This is a small library for generating the gap statistics of a general clustering algorithm which requires the number of clusters (k) as input. These statistics will then be used to analyze the best number of clusters for a particular dataset using the provided algorithm.
It is a reproduction of the original paper: https://statweb.stanford.edu/~gwalther/gap, with a generalization so that it could work with an arbitrary clustering algorithm.
Gap statistics is a well-known technique for analyzing clustering quality. It compares the clustering results from the real data with the results from uniformly sampled datasets within the bounding box of the real data.
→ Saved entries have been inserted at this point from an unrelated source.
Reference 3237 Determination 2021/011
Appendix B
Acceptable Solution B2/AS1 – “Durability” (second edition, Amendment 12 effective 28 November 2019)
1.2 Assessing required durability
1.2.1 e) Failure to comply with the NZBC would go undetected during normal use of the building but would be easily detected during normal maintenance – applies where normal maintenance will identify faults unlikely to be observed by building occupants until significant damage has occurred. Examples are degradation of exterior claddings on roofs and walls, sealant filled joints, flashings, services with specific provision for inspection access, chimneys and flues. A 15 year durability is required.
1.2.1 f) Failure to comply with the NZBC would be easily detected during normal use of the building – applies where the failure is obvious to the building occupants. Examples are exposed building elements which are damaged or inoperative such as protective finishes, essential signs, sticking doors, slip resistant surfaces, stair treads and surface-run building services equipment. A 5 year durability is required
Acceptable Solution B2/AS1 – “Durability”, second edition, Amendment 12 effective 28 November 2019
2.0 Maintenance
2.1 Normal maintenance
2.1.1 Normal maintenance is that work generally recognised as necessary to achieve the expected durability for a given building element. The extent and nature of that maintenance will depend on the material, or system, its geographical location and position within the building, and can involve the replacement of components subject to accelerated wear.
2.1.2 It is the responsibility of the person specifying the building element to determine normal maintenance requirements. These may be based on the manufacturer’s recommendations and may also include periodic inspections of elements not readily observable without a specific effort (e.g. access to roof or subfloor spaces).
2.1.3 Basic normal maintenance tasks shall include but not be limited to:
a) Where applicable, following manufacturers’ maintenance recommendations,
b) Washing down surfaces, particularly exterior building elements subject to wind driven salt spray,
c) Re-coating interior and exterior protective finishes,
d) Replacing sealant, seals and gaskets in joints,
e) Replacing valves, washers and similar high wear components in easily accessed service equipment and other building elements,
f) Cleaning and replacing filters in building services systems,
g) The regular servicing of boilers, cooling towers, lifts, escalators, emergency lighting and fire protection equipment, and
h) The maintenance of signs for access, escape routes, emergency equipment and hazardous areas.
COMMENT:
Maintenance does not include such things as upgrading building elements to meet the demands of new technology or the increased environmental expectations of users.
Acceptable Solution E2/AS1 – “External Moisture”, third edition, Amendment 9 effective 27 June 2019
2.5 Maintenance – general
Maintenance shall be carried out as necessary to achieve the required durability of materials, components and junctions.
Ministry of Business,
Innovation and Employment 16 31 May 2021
The minimum number of clusters which maximizes the distance between the two is considered as the appropriate number of clusters in the real data.
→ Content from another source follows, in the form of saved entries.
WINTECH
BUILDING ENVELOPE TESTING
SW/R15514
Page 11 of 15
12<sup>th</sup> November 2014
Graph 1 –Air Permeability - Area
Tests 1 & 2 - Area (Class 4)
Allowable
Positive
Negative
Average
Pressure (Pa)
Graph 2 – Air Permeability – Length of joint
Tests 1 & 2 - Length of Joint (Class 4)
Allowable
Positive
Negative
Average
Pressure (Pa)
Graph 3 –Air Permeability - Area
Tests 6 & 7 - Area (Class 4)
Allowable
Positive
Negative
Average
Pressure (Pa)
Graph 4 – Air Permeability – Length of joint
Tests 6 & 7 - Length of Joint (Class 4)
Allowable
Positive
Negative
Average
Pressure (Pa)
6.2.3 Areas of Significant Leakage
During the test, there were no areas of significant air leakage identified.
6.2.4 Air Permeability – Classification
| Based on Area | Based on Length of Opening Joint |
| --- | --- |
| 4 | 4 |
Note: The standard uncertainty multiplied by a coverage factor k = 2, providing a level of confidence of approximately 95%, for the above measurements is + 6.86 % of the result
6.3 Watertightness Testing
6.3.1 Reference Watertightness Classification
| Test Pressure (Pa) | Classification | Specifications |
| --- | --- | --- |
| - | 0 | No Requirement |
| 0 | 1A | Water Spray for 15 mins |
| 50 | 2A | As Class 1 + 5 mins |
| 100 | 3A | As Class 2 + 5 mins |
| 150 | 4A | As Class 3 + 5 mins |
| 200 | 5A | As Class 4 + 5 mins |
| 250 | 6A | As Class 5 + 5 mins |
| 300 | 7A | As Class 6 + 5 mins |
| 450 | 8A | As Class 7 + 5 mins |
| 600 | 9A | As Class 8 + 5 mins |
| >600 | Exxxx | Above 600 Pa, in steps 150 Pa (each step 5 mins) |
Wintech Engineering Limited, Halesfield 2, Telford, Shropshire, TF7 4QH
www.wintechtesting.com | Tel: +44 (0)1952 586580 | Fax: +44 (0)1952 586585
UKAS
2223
There are 2 examples given: KMeans and Gaussian mixture model.
Any clustering algorithm could be supported. We need to implement a clustering
class/object which takes n_clusters as a parameter and implements the general sklearn
prediction method fit_predict() which returns a list of cluster indices from a
data matrix.
K-Means and Gaussian-Mixture model are supported.
Suppose we have a data matrix and would like to compute the gap statistics
using K-Means for every k up to 10, with 100 iterations for each k:
from gap_stats import GetGaps
from sklearn.cluster import KMeans
gaps = GetGaps(data, max_k=10, n_iters=100).kmeans()
Each "gap" is a namedtuple GapStat(gap, error), where the two statistics are defined in the original paper.
And from the statistics (gaps and errors) we would like to find the best k:
best_k = gap_stats.get_best_k(gaps, minimal_k=True)
If we don't want to use K-Means or GMM, we could still use our own favorite clustering algorithm by passing it to the get_gaps() function.
Here is an example of "AgglomerativeClustering"
import gap_stats
from sklearn.cluster import AgglomerativeClustering
gaps = gap_stats.get_gaps(x, max_k=10, cluster_algo=AgglomerativeClustering,
n_iters=10)
More examples with visualization is included in the /examples/experiment_gap_stats.ipynb notebook.